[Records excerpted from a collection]
----
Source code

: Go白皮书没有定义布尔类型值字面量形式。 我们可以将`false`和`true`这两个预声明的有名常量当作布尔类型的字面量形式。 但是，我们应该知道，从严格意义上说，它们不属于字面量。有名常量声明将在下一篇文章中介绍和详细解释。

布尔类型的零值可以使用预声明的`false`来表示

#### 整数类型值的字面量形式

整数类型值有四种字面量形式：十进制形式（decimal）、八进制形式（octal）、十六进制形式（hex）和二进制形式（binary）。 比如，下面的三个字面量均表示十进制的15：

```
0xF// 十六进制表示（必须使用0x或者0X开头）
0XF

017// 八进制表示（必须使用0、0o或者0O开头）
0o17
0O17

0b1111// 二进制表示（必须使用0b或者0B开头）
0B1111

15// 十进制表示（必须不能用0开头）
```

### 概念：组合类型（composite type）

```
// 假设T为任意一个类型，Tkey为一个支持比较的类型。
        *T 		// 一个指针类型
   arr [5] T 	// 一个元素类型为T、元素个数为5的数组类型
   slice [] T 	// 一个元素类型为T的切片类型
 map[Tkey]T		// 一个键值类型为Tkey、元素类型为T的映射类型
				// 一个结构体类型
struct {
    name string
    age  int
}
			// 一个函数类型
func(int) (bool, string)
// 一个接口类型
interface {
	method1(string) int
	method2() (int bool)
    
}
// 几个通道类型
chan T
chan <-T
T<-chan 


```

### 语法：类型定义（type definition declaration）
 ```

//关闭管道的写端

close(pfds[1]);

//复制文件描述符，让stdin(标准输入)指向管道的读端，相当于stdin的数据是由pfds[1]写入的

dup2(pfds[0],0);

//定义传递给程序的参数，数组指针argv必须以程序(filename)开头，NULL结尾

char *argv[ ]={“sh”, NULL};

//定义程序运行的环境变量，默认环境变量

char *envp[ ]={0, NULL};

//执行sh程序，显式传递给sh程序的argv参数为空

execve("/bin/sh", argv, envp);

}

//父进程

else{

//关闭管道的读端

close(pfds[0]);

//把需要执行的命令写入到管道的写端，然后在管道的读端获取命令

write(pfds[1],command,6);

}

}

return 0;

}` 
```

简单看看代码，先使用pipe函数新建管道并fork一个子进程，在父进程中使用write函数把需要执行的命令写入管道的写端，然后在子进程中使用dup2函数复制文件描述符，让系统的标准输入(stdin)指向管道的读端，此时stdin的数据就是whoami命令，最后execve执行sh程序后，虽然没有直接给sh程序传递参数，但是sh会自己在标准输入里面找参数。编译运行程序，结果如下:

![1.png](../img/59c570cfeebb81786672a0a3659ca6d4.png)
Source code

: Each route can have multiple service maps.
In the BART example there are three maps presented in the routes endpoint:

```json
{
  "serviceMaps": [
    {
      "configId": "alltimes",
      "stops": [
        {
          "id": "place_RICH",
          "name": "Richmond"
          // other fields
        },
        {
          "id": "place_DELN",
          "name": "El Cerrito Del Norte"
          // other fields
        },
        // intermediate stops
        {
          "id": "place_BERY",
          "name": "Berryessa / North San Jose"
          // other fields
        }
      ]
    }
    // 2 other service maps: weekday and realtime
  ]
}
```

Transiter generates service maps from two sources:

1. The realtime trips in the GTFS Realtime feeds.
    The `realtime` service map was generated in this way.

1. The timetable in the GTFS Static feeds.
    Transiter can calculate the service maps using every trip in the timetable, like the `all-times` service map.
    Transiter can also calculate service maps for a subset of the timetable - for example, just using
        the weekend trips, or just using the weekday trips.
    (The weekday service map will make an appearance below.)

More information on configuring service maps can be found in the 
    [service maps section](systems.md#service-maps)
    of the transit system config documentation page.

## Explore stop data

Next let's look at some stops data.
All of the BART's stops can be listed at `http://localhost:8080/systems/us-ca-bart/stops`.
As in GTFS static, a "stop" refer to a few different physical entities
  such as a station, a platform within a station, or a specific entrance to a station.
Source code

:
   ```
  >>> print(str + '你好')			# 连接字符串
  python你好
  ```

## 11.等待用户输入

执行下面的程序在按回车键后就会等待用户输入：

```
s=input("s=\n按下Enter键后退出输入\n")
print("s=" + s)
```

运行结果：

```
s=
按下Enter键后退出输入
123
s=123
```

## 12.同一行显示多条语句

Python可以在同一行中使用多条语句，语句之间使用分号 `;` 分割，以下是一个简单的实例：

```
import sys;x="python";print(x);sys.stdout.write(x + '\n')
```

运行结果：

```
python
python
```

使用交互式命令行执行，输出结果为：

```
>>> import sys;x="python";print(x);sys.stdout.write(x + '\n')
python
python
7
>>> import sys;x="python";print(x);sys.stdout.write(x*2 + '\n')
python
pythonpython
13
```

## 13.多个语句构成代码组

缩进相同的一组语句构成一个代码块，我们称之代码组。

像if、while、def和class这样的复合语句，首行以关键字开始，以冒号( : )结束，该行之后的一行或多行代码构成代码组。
----
■ Exercise aim:
Look through the entries above and list every line containing "string".

■ Solution:
    name string
func(int) (bool, string)
	method1(string) int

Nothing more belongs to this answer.